Two Years later he told the press: ''What I said wasn't intended to be racial at all,'' 

Quotes- George Foster: ''I was just saying the team was showing favoritism to Dykstra, who had just come up. But I never got a chance to explain what I meant. The next day, Davey told Frank Cashen that Foster goes, or I go, And the I was gone. "

''Some people expected me to hit a home run every time I got up. I think it was because a lot of them looked at me and saw a dollar sign. I only wish they knew how hard I tried to succeed in New York, If anything, I may have tried too hard and put too much expectations on myself."

He was picked up by the Chicago White Sox & hit a HR in his Sox debut. But he would only play in 15 games for them, batting just .216 overall with no more HRs.  He ended his career at the end of the season.

Mets All Time List: In his five-year Mets career he played in 655 games (34th on Mets all-time list) with 602 hits. Foster hit 99 HRs (15th on the Mets All-time list) with 361 RBIs (16th on the Mets All Time list).

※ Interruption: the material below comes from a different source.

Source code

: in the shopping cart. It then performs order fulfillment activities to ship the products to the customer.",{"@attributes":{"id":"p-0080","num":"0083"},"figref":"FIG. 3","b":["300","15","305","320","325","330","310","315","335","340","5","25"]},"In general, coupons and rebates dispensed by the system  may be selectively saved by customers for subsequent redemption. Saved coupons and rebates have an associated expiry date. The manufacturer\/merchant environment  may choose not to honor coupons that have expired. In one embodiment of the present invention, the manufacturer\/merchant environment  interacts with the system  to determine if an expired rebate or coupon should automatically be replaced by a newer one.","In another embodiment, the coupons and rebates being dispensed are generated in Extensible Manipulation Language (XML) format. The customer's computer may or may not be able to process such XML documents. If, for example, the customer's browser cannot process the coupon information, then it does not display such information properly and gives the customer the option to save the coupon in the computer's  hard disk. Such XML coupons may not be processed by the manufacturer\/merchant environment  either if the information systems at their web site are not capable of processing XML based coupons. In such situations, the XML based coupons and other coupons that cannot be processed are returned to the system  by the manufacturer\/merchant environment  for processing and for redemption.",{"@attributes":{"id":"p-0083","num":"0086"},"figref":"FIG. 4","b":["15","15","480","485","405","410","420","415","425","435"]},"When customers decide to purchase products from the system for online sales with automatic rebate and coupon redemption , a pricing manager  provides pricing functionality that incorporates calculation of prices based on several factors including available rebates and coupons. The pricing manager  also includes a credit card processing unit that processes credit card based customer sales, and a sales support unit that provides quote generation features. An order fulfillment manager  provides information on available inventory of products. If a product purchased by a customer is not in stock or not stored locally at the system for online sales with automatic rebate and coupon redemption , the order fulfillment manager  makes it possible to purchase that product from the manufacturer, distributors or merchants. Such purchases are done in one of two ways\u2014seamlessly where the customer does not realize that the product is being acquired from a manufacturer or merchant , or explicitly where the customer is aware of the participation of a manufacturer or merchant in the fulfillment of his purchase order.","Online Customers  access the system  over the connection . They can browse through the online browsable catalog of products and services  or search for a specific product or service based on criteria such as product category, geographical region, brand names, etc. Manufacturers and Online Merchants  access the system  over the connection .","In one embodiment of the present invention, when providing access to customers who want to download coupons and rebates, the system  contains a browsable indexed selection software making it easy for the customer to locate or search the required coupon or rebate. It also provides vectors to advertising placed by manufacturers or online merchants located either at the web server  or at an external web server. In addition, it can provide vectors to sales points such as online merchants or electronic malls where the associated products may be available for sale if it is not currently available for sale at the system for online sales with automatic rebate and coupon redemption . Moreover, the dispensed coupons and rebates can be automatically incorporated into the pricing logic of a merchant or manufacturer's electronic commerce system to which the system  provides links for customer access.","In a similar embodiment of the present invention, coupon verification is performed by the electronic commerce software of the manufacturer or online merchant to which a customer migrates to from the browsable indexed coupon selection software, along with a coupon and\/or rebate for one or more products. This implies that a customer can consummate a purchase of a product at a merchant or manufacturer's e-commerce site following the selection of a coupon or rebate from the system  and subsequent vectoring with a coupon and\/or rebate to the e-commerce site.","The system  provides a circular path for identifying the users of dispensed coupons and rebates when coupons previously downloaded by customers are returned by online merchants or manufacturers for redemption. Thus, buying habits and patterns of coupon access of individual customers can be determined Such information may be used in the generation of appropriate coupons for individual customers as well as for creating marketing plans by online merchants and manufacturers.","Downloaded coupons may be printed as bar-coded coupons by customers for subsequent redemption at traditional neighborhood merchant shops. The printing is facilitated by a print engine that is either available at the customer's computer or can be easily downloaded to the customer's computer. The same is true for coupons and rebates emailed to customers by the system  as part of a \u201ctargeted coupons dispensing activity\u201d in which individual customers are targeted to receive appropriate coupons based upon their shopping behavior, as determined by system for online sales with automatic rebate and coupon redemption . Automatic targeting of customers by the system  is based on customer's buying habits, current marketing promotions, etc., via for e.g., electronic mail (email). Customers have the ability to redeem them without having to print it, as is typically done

He had 94 doubles with 7 triples while batting .252 with a .422 on base % & a .728 OPS. Foster struck out 496 times (22nd on the Mets all-time list).

All Time Stats: Overall in his 18-year career Foster hit .274, with 348 HRs 348 HRs (97th all time) & 1239 RBIs (139th all time). 

He had 1925 hits, 702 extra base hits, 307 doubles, 47 triples, 666 walks, 106 intentional walks, and 986 runs scored in 1977 games played.

He struck out 1419 times (90th all time) & he grounded into 196 double plays (119th all time).

In left field he has played in 1549 games (18th most all time) while making 97 assists (37th all time) with his strong arm, committing 50 errors (56th all time).

Retirement: After his retirement, he lived in Greenwich Conn. & helped coach kids play baseball.
Foster is now a born-again Christian, motivational speaker, and still spends time instructing youth baseball. 

He has been a scout advisor for the Orix Buffaloes of the Nippon Pro Baseball League. 

Foster has done his own online baseball show "The George Foster Diamond Report" 

Foster has raised money for military families & children in inner city neighborhoods.

Honors: He returned to Shea Stadium for the closing ceremonies in 2008 and received well deserved cheers. 

He was inducted into the Cincinnati Reds Hall of Fame in 2003. He has appeared at many reunions honoring the Big Red Machine in Cincinnati.

In 2013 he was one of many players representing the Mets in New York at the All-Star Game Fan Fest.

Foster is a member of the Alabama Sports Hall of Fame. 

Family: Foster & his wife Sheila were married in 1977, they have two daughters together.